Saat hendak melangkah di bawah naungan payung bersama Arsen. Tiba-tiba tubuh gue terhuyung ke belakang saking lemesnya kali ya. Arsen dengan sigap menggendong tubuh gue ala brydal stile. Gue megangin payung di atas kepala Arsen dan Arsen membopong tubuh gue ke dalam mobil. Sepanjang jalan, gue tersentuh karena tatapannya yang cemas akan keadaan gue dan kehangatan pelukannya yang sangat nyaman buat gue.

"kamu beneran nggak mau ke rumah sakit aja?" tanya Arsen untuk kesekian kalinya. "nggak Yank. Aku cuman mau istirahat aja di rumah," jawab gue dengan suara yang parau.

Setelah menempuh perjalanan yang lumayan jauh, kini Arsen membawa gue ke kamar gue yang serba BTS. Maklum lah, gue kan Army.

"bentar ya," Arsen keluar dari kamar gue, dan samar gue denger dia bicara sama seseorang.

"tolong jadwal meeting hari ini dan besok di pending," ujar Arsen dengan nada bicara yang tegas.

"...."

"ya sudah, terimakasih," dan sekarang Arsen lagi duduk di samping gue yang nggak karuan rasanya. Nggak tahu dapet dari mana. Arsen mengompres kepala gue dengan kain dan air hangat.

"kalau kamu nggak enak badan, jangan maksain buat ke butik. Nanti kamu tambah sakit kayak sekarang," ucapnya masih dengan mengompres kepala gue yang udah mulai mendingan.

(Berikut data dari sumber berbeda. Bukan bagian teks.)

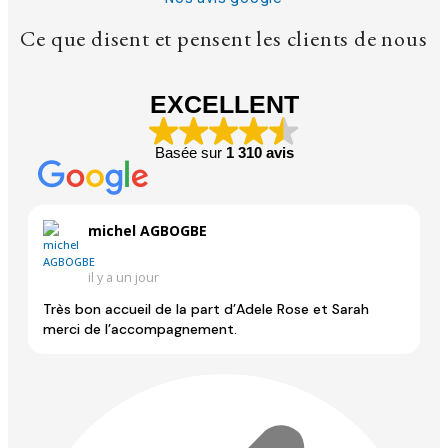
Ce que disent et pensent les clients de nous
EXCELLENT
Basée sur
1 310 avis
michel AGBOGBE
il y a un jour
Très bon accueil de la part d’Adele Rose et Sarah
P
merci de l’accompagnement.
af
p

"tadi pagi cuman pusing doang kok. Makanya aku bersikeras ke butik, lagian tadi ada pelanggan setia aku, jadi aku harus nemuin mereka," sahut gue dengan tampang yang tak mau disalahkan.

"emang di butik kamu nggak ada karyawan apa buat ngurusin pelanggan kamu? Kenapa harus kamu?" gue rada sebel sih sama nih cowok, orang gue cuman mau nemui pelanggan kok di marah-marahin. Karena suara gue yang susah keluar, gue cuman netesin air mata gue dan yeah gue nangis sekarang.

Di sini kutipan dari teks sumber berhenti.